Rewrite the lines of every item with "scientific name" changed to "binomial name" and everything else kept the same. Leave the pictures out of your answer.

[Saved entries]

%%

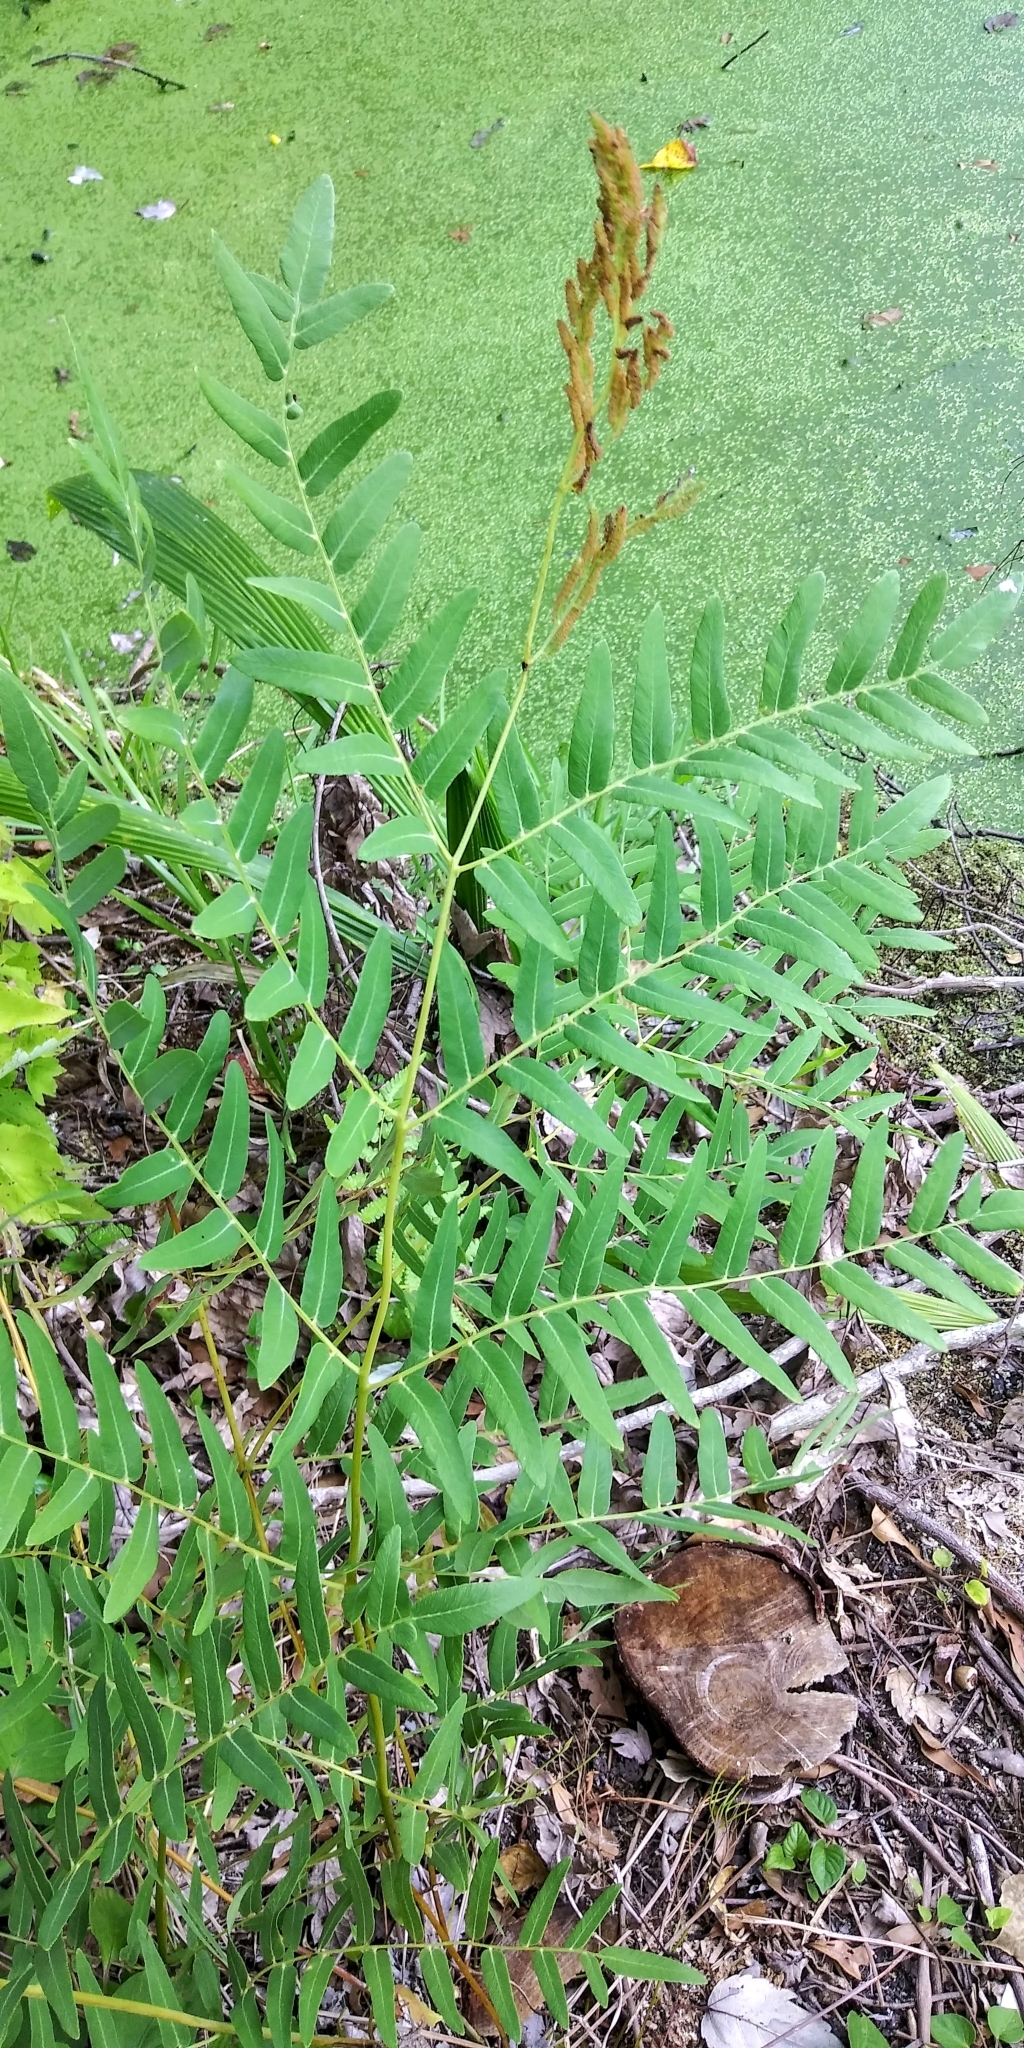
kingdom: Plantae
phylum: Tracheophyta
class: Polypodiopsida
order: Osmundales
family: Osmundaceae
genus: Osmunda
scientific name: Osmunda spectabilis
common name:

%%

> [Correct result]
kingdom: Plantae
phylum: Tracheophyta
class: Polypodiopsida
order: Osmundales
family: Osmundaceae
genus: Osmunda
binomial name: Osmunda spectabilis
common name:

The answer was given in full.